Xeon Woodcrest Preys On Opteron

Page 8 of 11:

Advanced Smart Cache

The unified L2 cache probably is the feature that is mentioned first. It allows for a large L2 cache to be shared by two processing cores (2 MB or 4 MB). Caching can be more effective because data is no longer stored twice into different L2 caches any more (no replication). The full L2 cache is highly dynamic and can adapt to each core's load, which means that one single core may allocate 100% of the L2 cache area dynamically if this is required (on a line by line basis).

Sharing data also is more efficient now, because no front side bus load is generated while reading or writing into the cache (which is the case with the Pentium D), and there is no stalling when both cores are trying to access it. A good example that shows the advantages in multi-threaded environments is one core writing data into the cache, while the other may read something else at the same time. Cache misses are reduced, latency goes down, and access by itself also is faster now, because the Front Side Bus definitely was a limiting factor.

Smart Memory Access

After developing a clearly more efficient processing architecture and a powerful L2 cache, Intel wanted to make sure that these units get used as efficiently as possible. Each Core dual-core processor comes with a total of eight prefetcher units: two data and one instruction prefetcher per core and two prefetchers as part of the shared L2 cache.

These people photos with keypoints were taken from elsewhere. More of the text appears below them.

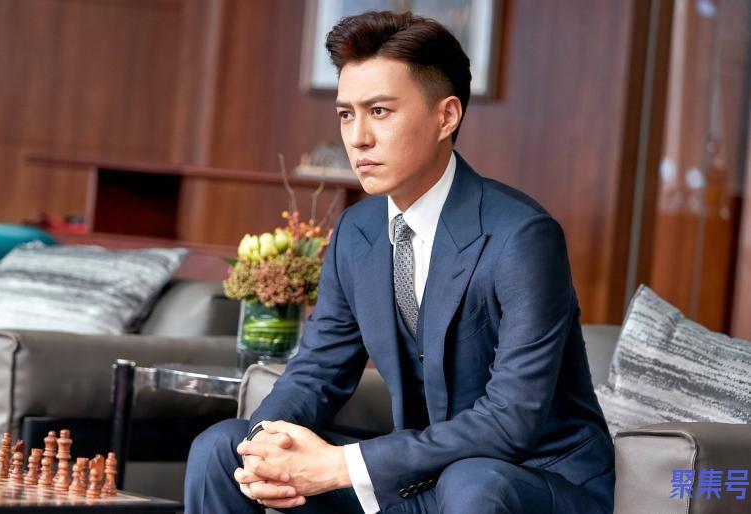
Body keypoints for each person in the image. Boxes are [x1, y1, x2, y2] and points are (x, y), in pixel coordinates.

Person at [185, 10, 614, 514]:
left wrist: (343, 466)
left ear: (446, 117)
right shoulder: (358, 231)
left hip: (531, 478)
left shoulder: (522, 236)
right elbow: (318, 369)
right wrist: (265, 447)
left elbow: (511, 419)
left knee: (472, 484)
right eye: (346, 114)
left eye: (380, 111)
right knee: (223, 448)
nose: (358, 138)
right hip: (417, 477)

Intel says they can be fine-tuned for each of the Core processor models (Merom/Conroe/Woodcrest) in order to prefetch data differently, whether it is for mobile-, desktop- or server-class usage models.

A prefetcher gets data into a higher level unit using very speculative algorithms. It is designed to provide data that is very likely to be requested soon, which can reduce latency and increase efficiency. The memory prefetchers constantly have a look at memory access patterns, trying to predict if there is something they could move into the L2 cache - just in case that data could be requested next. At the same time, prefetchers are highly tuned to watch for demand traffic, which can be a sequential data flow. In this case, prefetched caching would not make much sense.